The issue has been kept under close review and in October 2011 the Agency's Committee for Medicinal Products for Human Use (CHMP) recommended further changes to the product information following reports of fatal cases of bleeding coming from Japan and assessment of the latest available worldwide data on the risk of fatal bleeding.

The recommended updated product information includes advice that renal function be assessed in all patients before starting Pradaxa treatment; while on treatment, renal function should be assessed at least once a year in patients over 75 years of age and whenever a decline in renal function is suspected in patients of any age. Doctors are being informed about the CHMP's recommendations in a letter sent by the marketing authorisation holder.

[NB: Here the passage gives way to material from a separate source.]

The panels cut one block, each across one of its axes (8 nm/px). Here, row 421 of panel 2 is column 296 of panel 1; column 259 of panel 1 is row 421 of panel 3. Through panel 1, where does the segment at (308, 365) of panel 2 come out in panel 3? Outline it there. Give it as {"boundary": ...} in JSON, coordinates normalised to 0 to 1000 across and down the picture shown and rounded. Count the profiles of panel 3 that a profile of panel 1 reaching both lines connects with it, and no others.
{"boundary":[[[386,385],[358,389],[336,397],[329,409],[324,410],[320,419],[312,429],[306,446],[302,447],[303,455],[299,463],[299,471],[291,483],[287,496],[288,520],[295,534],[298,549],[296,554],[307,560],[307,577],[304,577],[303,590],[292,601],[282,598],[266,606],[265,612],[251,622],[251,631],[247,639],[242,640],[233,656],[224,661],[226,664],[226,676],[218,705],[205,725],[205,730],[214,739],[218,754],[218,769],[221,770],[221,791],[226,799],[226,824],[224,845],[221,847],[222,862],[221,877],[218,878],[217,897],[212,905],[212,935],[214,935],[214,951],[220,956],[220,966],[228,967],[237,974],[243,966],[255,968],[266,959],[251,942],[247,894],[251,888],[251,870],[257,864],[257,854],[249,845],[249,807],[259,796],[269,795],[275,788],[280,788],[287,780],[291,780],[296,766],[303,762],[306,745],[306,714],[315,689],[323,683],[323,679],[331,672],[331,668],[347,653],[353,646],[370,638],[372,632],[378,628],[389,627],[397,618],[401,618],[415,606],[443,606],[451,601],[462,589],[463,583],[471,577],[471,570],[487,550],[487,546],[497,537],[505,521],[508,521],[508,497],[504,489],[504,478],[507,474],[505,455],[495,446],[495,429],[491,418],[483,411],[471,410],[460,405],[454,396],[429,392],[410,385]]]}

On 6 November 2011 a worldwide total of 256 spontaneous case reports of serious bleeding resulting in death were recorded in the EudraVigilance database in association with the use of dabigatran, the active substance of Pradaxa. 21 out of these 256 cases were reported in the EU.

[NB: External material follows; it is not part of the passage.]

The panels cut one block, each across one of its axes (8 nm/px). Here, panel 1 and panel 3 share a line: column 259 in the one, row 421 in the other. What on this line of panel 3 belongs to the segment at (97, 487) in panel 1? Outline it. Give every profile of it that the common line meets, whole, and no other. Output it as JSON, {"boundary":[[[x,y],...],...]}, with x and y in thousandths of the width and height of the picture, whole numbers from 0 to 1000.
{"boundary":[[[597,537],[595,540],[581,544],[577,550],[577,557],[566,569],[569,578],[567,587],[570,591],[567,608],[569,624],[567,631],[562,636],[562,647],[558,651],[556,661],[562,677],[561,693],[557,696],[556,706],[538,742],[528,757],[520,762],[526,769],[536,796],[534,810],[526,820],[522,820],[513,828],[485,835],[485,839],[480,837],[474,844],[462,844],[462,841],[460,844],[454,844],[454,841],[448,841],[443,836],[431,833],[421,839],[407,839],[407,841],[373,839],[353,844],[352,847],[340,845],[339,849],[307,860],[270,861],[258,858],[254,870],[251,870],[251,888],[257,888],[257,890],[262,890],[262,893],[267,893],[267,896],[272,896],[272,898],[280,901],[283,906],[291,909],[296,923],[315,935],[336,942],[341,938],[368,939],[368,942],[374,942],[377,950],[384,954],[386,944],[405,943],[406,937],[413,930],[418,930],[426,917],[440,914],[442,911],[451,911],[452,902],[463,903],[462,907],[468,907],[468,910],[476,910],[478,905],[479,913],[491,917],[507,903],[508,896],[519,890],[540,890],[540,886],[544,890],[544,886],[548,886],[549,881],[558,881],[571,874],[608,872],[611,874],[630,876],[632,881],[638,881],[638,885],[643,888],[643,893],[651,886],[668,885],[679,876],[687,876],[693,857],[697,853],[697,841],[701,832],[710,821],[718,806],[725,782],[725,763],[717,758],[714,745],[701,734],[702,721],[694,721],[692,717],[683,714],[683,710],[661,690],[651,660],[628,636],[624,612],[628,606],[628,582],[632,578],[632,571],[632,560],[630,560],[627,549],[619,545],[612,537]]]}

The number of reports of bleedings in patients treated with Pradaxa has to be seen in the context of the rapidly increasing use of Pradaxa worldwide as a result of approval of a new indication (prevention of stroke and systemic embolism in adult patients with non-valvular atrial fibrillation) in several regions of the world and also the increased awareness about the drug, a factor that is known to lead to higher than usual reporting of side effects.

The CHMP is of the opinion that the recommended changes to the use of Pradaxa adequately manage the risk of bleeding. The Agency will continue to closely monitor this issue and the overall safety profile of Pradaxa. The Committee will look again at all case reports received so far to confirm that the frequency of occurrence of fatal bleedings has not increased and that the recommended product information is appropriate to manage the risk.

Patients who wish to have more information about their Pradaxa treatment should contact their doctor. Patients who are taking Pradaxa must not stop their treatment without consulting their doctor.